Theres but one blessing. Somehow, the moment itself has slipped past the clutch of modern experience. No television cameras captured the ball hitting the coach; no team cameras focused on Coolbaugh as he was struck or falling. Despite the prevalence of cell phone photography and portable recorders and the Internets appetite for every recordable event, no Zapruder will surface with footage of the blow. Its as if, in that sudden erasure of noise just after, a kind hand conspired to wipe away any cheapening visuals, any reductive evidence of so public an accident, extending even to the games official record. History is baseballs lifeblood and statistics its spine. Yet after Sanchez hit the foul ball in the top of the ninth inning, the umpires gathered and called the game over, and when it was later decided that the result was official and the game would not resume, another marker disappeared. Because the at-bat never ended, was not complete, it became a statistical non-event. Tino Sanchezs record would show a total of 2,267 career trips to the plate, but the one that matters most isnt included; its a phantom play, forever frozen at a 32 count, hazy proof that there are some baseball events that numbers cant contain.
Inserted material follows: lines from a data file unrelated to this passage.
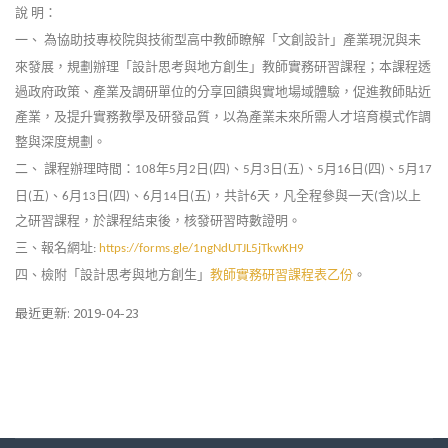
說
明：
一、
為協助技專校院與技術型高中教師瞭解「文創設計」產業現況與未
來發展，規劃辦理「設計思考與地方創生」教師實務研習課程；本課程透
過政府政策、產業及調研單位的分享回饋與實地場域體驗，促進教師貼近
產業，及提升實務教學及研發品質，以為產業未來所需人才培育模式作調
整與深度規劃。
二、
課程辦理時間：
年
月
日
四
、
月
日
五
、
月
日
四
、
月
108
5
2
(
)
5
3
(
)
5
16
(
)
5
17
日
五
、
月
日
四
、
月
日
五
，共計
天，凡全程參與一天
含
以上
(
)
6
13
(
)
6
14
(
)
6
(
)
之研習課程，於課程結束後，核發研習時數證明。
三、報名網址
:
https://forms.gle/1ngNdUTJL5jTkwKH9
、檢附「設計思考與地方創生」
教師實務研習課程表乙份
。
四
最近更新: 2019-04-23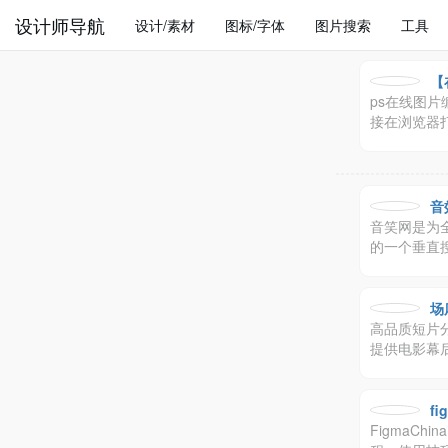
设计师导航
设计/素材
图标/字体
图片搜索
工具
【
ps在线图
接在浏览器
音
音笑网是为
的一个垂直
场
高品质短片
提供电影幕
fi
FigmaCh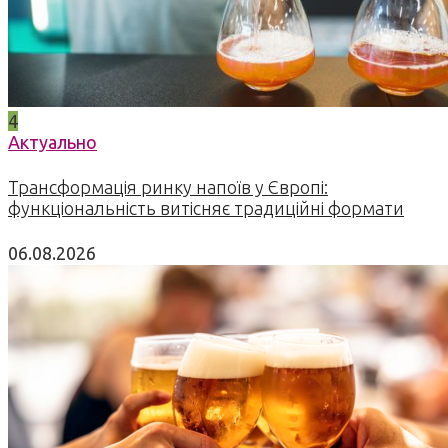
4
Актуально
Трансформація ринку напоїв у Європі:
функціональність витісняє традиційні формати
06.08.2026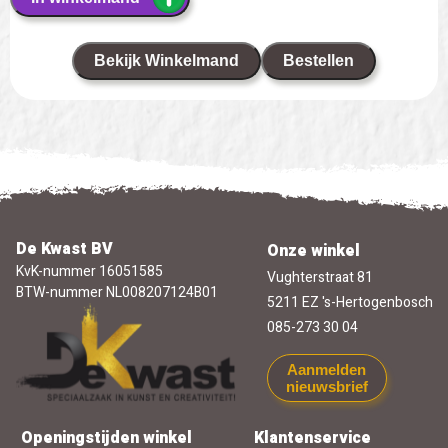
Bekijk Winkelmand
Bestellen
De Kwast BV
Onze winkel
KvK-nummer 16051585
Vughterstraat 81
BTW-nummer NL008207124B01
5211 EZ 's-Hertogenbosch
085-273 30 04
Aanmelden
nieuwsbrief
Openingstijden winkel
Klantenservice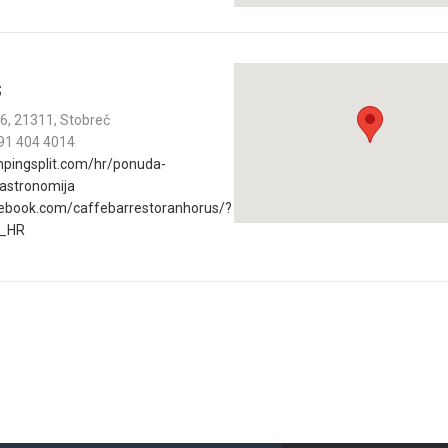
S
 6, 21311, Stobreč
 91 404 4014
ingsplit.com/hr/ponuda-
astronomija
book.com/caffebarrestoranhorus/?
r_HR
Still: There are two men down on the field. One is unconscious. The other had looked down into that face struggling in the grass, and dropped to his knees in the universal expression of helplessness, of begging. It is a warm Sunday night and summer, but the player hears nothing now, not from the game nor the river nor the people surrounding. Silence presses down, relentless, and Tinos gasping for air and learning too fast what it means to be alone.
FULL FURNACE
MAYBE, MIKE COOLBAUGH WONDERED IN THE FREE MONTHS before he joined his last team, its that he talked too much. Analyzing every little twist in the minor league life. Picking apart all the suspect statistical cliches, all the excuses and explanations thrown down from on high. Studying professional baseball as if it were an entity that, when subjected to relentless inspection, could actually reveal itself as making some kind of sense. He knew there were logical explanations for how a man could spend 17 years in the minor leagues and make AAA All-Star teams and win awards and prove himself time and again, yet never get a clean shot at the major leagues. He knew all about injuries, bad timing, the reality that someone might be just that much better. Still, in total it was hard not to be puzzled.
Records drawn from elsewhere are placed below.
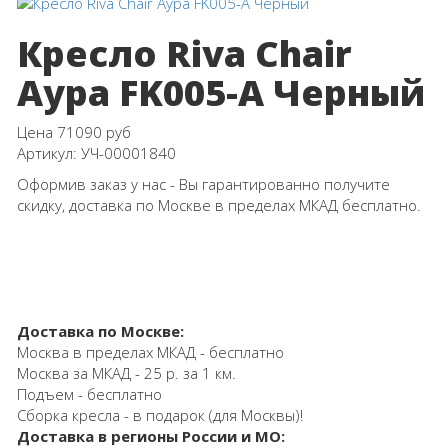
Кресло Riva Chair
Аура FK005-A Черный
Цена
71090 руб
Артикул:
УЧ-00001840
Оформив заказ у нас - Вы гарантированно получите
скидку, доставка по Москве в пределах МКАД бесплатно.
Доставка по Москве:
Москва в пределах МКАД - бесплатно
Москва за МКАД - 25 р. за 1 км.
Подъем - бесплатно
Сборка кресла - в подарок (для Москвы)!
Доставка в регионы России и МО: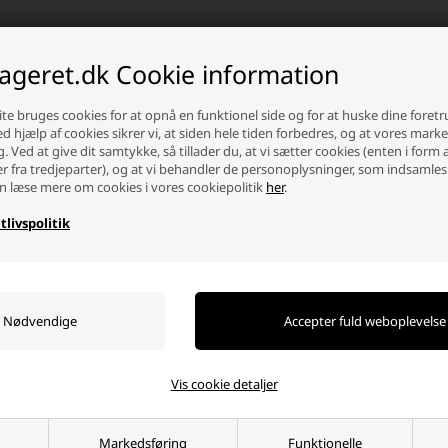
lageret.dk Cookie information
te bruges cookies for at opnå en funktionel side og for at huske dine foret
Ved hjælp af cookies sikrer vi, at siden hele tiden forbedres, og at vores mark
g. Ved at give dit samtykke, så tillader du, at vi sætter cookies (enten i form 
er fra tredjeparter), og at vi behandler de personoplysninger, som indsamles
n læse mere om cookies i vores cookiepolitik
her
.
Smart
Victron Cyrix-CT 12/24V 230A
Victron Mul
tlivspolitik
Lader/Inver
12V/3000W
929,00 DKK
9.935,00
ag
Afsendes
mandag
Afsend
-
+
-
Vis cookie detaljer
Markedsføring
Funktionelle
A curse on the Coolbaugh family, his father would say later about the game, and if Mike didnt go that far, on his worst days he might talk about bad luck. Really, though, mystical conspiracy wasnt his thing. His playing career ended as less a mystery than a problem, and every problem had a solution, right? So in retrospect that was it, perhaps: His attitude, his knack for worrying every angle, got on peoples nerves. Maybe his failure never concerned what he did or didnt do. Maybe it was all about who he was.